Supplemental Materials
Questioning the End Effect: Endings Are Not Inherently Over-Weighted in Retrospective Evaluations of Experiences
by S. Tully & T. Meyvis, 2016, JEP: General
Web Appendix
Contents
Sample size information.
Pretest for positive sound stimuli (Study 3).
Supplemental Studies.
Supplemental Study 1: A Better Average versus a Better End
Supplemental Study 2: Single Versus Repeated Negative Experiences
Supplemental Study 3: Single versus Repeated Positive Experiences
Sample size information.
Study 1. An examination of past research using similar stimuli (annoying sounds that increased or decreased in intensity; i.e., Ariely and Zauberman, 2000; Schreiber and Kahneman, 2000) found that samples typically ranged from 20-54 participants. A calculation of effect sizes where possible demonstrated that changes in intensity resulted in effects with ƞp2 between .46 and .80. Although this would be considered a large effect size, as a conservative test, we selected a sample of 300 participants (150 people per cell) to ensure 99% power to detect a medium effect size (not including additional power achieved through the use of the covariate). We posted the study online and received 303 responses.

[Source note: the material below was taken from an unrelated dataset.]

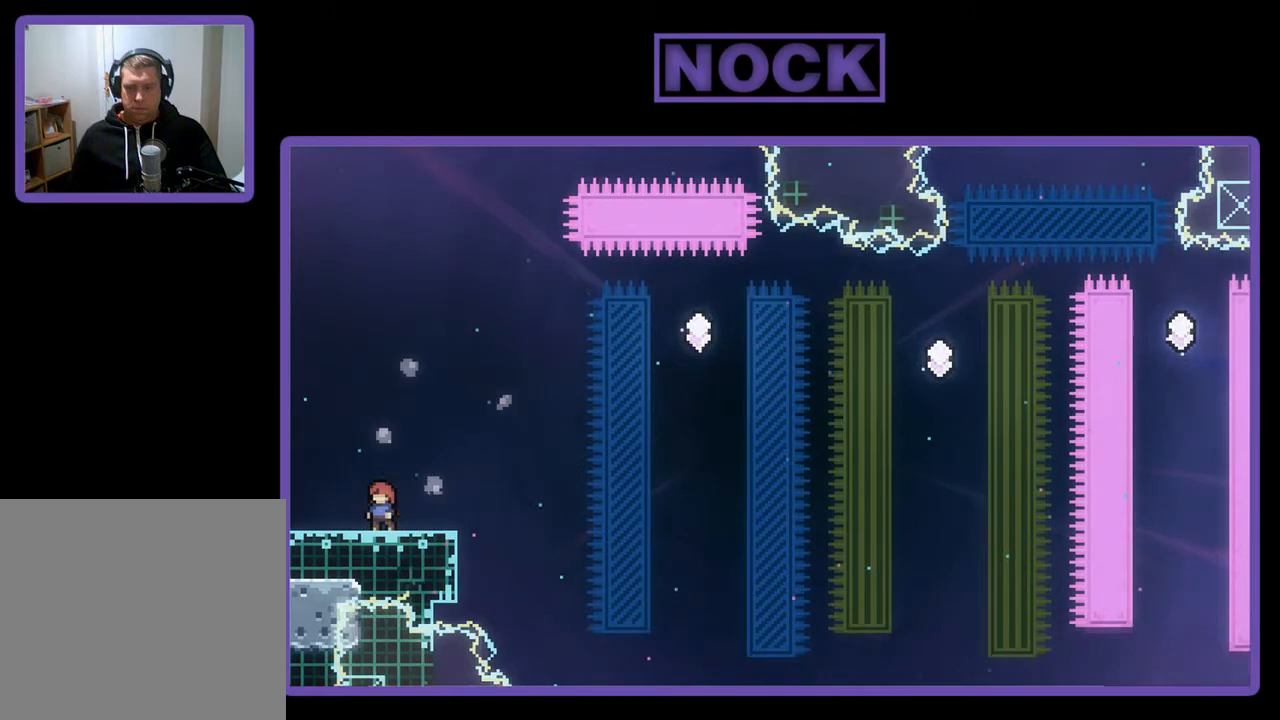
{"buttons": ["R2"], "left_stick": "center", "events": [[17, "DPAD_RIGHT", "down"], [83, "DPAD_RIGHT", "up"]]}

Study 2. Participants were undergraduate students who participated for course credit. The study was run over the course of two full semesters, utilizing all participants available to the researchers during that time, resulting in 349 student participants.
Study 3. The pre-test of the song clips (as well as the researchers’ prior experience in other projects) indicated that there is substantially greater variability in the enjoyment of music than in irritation with noise. We therefore opted to double the sample size that we had chosen in Study 1 for a total of 900 participants (300 per cell). We posted the study online and received 912 responses.

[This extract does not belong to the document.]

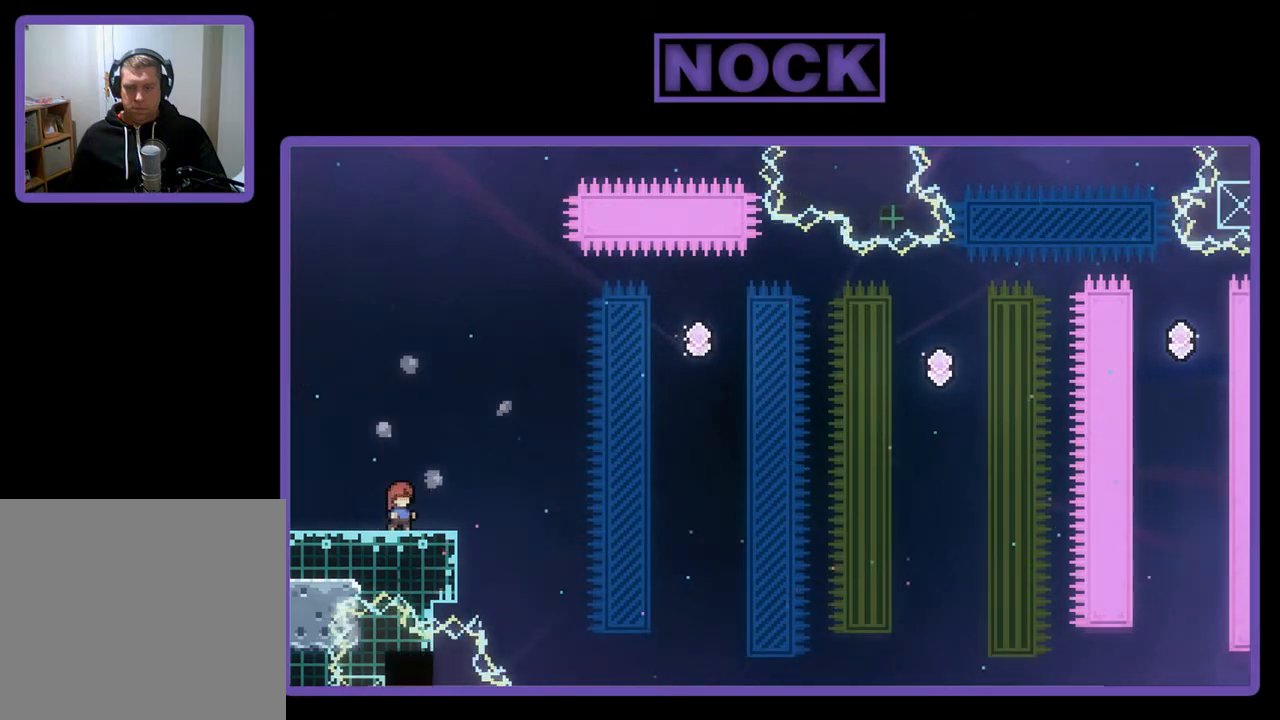
{"buttons": ["R2"], "left_stick": "center", "events": []}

Study 4. In this study, we aimed to test the interaction of sound number (within-subjects) and sound order (between-subjects). Assuming a moderate correlation between ratings of the two stimuli in the repeated measures design (r = .4) and adjusting for the additional power expected through the use of the covariate (as seen in previous studies), 200 participants provided 90% power to detect a small effect size interaction. We posted the study online and received 204 responses.
Study 5. Participants were undergraduate students who participated for course credit. The study was run for a full semester, utilizing all participants available to the researchers, resulting in 303 student participants.
Study 6. This study was run in collaboration with the obstacle course racing company. The company emailed all race participants (approximately 7,000) with a request to complete the survey (without compensation). The response rate was slightly over 10%, yielding a total of 750 participants.
Study 7. Participants were undergraduate students who participated for course credit. The study was run for a full semester, utilizing all participants available to the researchers, resulting in 238 student participants.
Pretest for positive sound stimuli (Study 3).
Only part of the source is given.